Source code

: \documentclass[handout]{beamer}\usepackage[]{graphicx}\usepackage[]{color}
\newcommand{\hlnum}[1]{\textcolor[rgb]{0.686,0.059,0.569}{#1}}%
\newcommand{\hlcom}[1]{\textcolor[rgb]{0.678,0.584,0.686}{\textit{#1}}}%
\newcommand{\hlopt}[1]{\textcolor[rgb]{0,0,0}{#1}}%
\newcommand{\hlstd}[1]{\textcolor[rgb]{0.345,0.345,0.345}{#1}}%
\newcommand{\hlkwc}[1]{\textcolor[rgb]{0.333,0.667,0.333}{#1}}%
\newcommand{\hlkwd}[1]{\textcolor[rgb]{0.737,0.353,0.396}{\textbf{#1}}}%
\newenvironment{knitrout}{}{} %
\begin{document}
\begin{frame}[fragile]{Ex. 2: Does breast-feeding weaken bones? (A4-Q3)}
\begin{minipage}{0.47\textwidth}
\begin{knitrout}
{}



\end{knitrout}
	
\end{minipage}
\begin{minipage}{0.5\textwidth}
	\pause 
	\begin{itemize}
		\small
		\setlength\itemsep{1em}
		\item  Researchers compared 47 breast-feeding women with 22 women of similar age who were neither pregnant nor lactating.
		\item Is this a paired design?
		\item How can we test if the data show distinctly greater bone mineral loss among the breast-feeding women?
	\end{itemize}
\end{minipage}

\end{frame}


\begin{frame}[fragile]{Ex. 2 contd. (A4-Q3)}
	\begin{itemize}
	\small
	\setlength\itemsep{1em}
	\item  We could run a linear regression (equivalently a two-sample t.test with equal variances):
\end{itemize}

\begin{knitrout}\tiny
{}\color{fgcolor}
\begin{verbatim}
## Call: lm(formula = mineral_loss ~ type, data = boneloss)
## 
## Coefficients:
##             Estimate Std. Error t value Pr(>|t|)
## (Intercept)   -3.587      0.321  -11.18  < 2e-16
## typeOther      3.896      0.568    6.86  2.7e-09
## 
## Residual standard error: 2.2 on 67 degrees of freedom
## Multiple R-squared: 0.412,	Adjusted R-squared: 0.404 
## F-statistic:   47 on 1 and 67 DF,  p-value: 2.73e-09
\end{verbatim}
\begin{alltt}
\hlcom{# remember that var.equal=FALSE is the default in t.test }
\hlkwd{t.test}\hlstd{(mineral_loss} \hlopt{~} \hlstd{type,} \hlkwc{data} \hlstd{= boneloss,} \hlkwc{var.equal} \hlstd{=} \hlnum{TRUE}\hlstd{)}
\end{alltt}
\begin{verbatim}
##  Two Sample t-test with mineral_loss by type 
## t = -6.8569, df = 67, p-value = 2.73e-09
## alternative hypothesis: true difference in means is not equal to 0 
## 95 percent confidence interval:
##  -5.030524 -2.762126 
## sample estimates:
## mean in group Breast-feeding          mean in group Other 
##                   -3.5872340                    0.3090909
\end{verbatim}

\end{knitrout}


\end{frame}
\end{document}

**Exercise instructions**
Line by line, return the whole listing without a single difference.

**Your response**
Source code

: \documentclass[handout]{beamer}\usepackage[]{graphicx}\usepackage[]{color}
\newcommand{\hlnum}[1]{\textcolor[rgb]{0.686,0.059,0.569}{#1}}%
\newcommand{\hlcom}[1]{\textcolor[rgb]{0.678,0.584,0.686}{\textit{#1}}}%
\newcommand{\hlopt}[1]{\textcolor[rgb]{0,0,0}{#1}}%
\newcommand{\hlstd}[1]{\textcolor[rgb]{0.345,0.345,0.345}{#1}}%
\newcommand{\hlkwc}[1]{\textcolor[rgb]{0.333,0.667,0.333}{#1}}%
\newcommand{\hlkwd}[1]{\textcolor[rgb]{0.737,0.353,0.396}{\textbf{#1}}}%
\newenvironment{knitrout}{}{} %
\begin{document}
\begin{frame}[fragile]{Ex. 2: Does breast-feeding weaken bones? (A4-Q3)}
\begin{minipage}{0.47\textwidth}
\begin{knitrout}
{}



\end{knitrout}
	
\end{minipage}
\begin{minipage}{0.5\textwidth}
	\pause 
	\begin{itemize}
		\small
		\setlength\itemsep{1em}
		\item  Researchers compared 47 breast-feeding women with 22 women of similar age who were neither pregnant nor lactating.
		\item Is this a paired design?
		\item How can we test if the data show distinctly greater bone mineral loss among the breast-feeding women?
	\end{itemize}
\end{minipage}

\end{frame}


\begin{frame}[fragile]{Ex. 2 contd. (A4-Q3)}
	\begin{itemize}
	\small
	\setlength\itemsep{1em}
	\item  We could run a linear regression (equivalently a two-sample t.test with equal variances):
\end{itemize}

\begin{knitrout}\tiny
{}\color{fgcolor}
\begin{verbatim}
## Call: lm(formula = mineral_loss ~ type, data = boneloss)
## 
## Coefficients:
##             Estimate Std. Error t value Pr(>|t|)
## (Intercept)   -3.587      0.321  -11.18  < 2e-16
## typeOther      3.896      0.568    6.86  2.7e-09
## 
## Residual standard error: 2.2 on 67 degrees of freedom
## Multiple R-squared: 0.412,	Adjusted R-squared: 0.404 
## F-statistic:   47 on 1 and 67 DF,  p-value: 2.73e-09
\end{verbatim}
\begin{alltt}
\hlcom{# remember that var.equal=FALSE is the default in t.test }
\hlkwd{t.test}\hlstd{(mineral_loss} \hlopt{~} \hlstd{type,} \hlkwc{data} \hlstd{= boneloss,} \hlkwc{var.equal} \hlstd{=} \hlnum{TRUE}\hlstd{)}
\end{alltt}
\begin{verbatim}
##  Two Sample t-test with mineral_loss by type 
## t = -6.8569, df = 67, p-value = 2.73e-09
## alternative hypothesis: true difference in means is not equal to 0 
## 95 percent confidence interval:
##  -5.030524 -2.762126 
## sample estimates:
## mean in group Breast-feeding          mean in group Other 
##                   -3.5872340                    0.3090909
\end{verbatim}

\end{knitrout}


\end{frame}
\end{document}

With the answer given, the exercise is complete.